● **Excerto citado**:
^^^^

Discurso de abertura da 189ª Assembleia Plenária da CEP

Fátima, 4 de abril de 2016

1. Senhor Núncio Apostólico, caros irmãos no Episcopado e demais participantes na 189ª Assembleia Plenária da Conferência Episcopal Portuguesa: Saúdo cordialmente a todos, na alegria e na luz que a Páscoa de Jesus Cristo nos trouxe e nunca deixa de oferecer.

 

Saúdo muito especialmente o Senhor D. António Braga, Bispo Emérito de Angra, com o agradecimento por todo o trabalho feito na Diocese e na diáspora açoriana, com a grande caridade pastoral que é seu timbre. Saúdo o Senhor D. João Lavrador que lhe sucedeu e com as suas muitas qualidades dá seguimento episcopal à vida da mesma Diocese. E refiro com muita amizade e companhia os Senhores D. Nuno Almeida e D. António Augusto Azevedo, respetivamente Bispos Auxiliares de Braga e do Porto, cuja presença tanto enriquece a nossa Assembleia e a Conferência Episcopal Portuguesa.

^^^^

● **Requisitos das tarefas**:
1. Transcreva, dos registos, o trecho que começa na linha que contém "common name: Brown garden snail" e termina na linha que contém "common name: Narrow-leaved ragwort", incluindo ambas.
2. Escreva a continuação do discurso de abertura da Assembleia Plenária a partir da última frase apresentada.
Os registos não têm qualquer relação com o discurso.

● **Material apresentado**:
^^^^

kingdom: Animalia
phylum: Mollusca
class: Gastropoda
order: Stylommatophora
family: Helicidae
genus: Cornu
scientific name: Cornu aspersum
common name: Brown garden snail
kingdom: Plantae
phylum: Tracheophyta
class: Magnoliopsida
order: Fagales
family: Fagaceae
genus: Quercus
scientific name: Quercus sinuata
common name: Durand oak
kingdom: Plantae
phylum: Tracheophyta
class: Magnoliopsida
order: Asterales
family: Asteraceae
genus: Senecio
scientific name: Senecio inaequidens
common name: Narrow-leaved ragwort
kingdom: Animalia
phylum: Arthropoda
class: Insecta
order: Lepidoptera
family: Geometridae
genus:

^^^^

● **Respostas por tarefa**:
1.
common name: Brown garden snail
kingdom: Plantae
phylum: Tracheophyta
class: Magnoliopsida
order: Fagales
family: Fagaceae
genus: Quercus
scientific name: Quercus sinuata
common name: Durand oak
kingdom: Plantae
phylum: Tracheophyta
class: Magnoliopsida
order: Asterales
family: Asteraceae
genus: Senecio
scientific name: Senecio inaequidens
common name: Narrow-leaved ragwort

2.
2. A nossa agenda destes dias contém os pontos habituais e referentes ao trabalho do Conselho Permanente, das Comissões e outros órgãos da CEP. Trabalho que se pode considerar mesmo o mais importante desta instância de mútua e paritária colaboração das dioceses portuguesas, concretizando no dia a dia aquela sinodalidade eclesial que o Papa Francisco tanto requer, na melhor receção do Concílio Vaticano II.

Além dessa partilha de trabalhos setoriais e convergentes, dedicaremos algum tempo a pontos de maior oportunidade eclesial e social, que devemos aprofundar também aqui. É o caso da aplicação do Motu Proprio Mitis Iudex Dominus Iesus, sobre o papel do Bispos diocesanos nas causas matrimoniais; da reflexão sobre a eutanásia, tema que foi entretanto objeto duma Nota Pastoral do Conselho Permanente da CEP (Eutanásia: o que está em jogo? Contributos para um diálogo sereno e humanizador, 8 de março de 2016); ou do Centenário das Aparições de Fátima, facto central e quase estruturante do catolicismo português contemporâneo, que o Papa Francisco certamente corroborará com a sua presença no próximo ano.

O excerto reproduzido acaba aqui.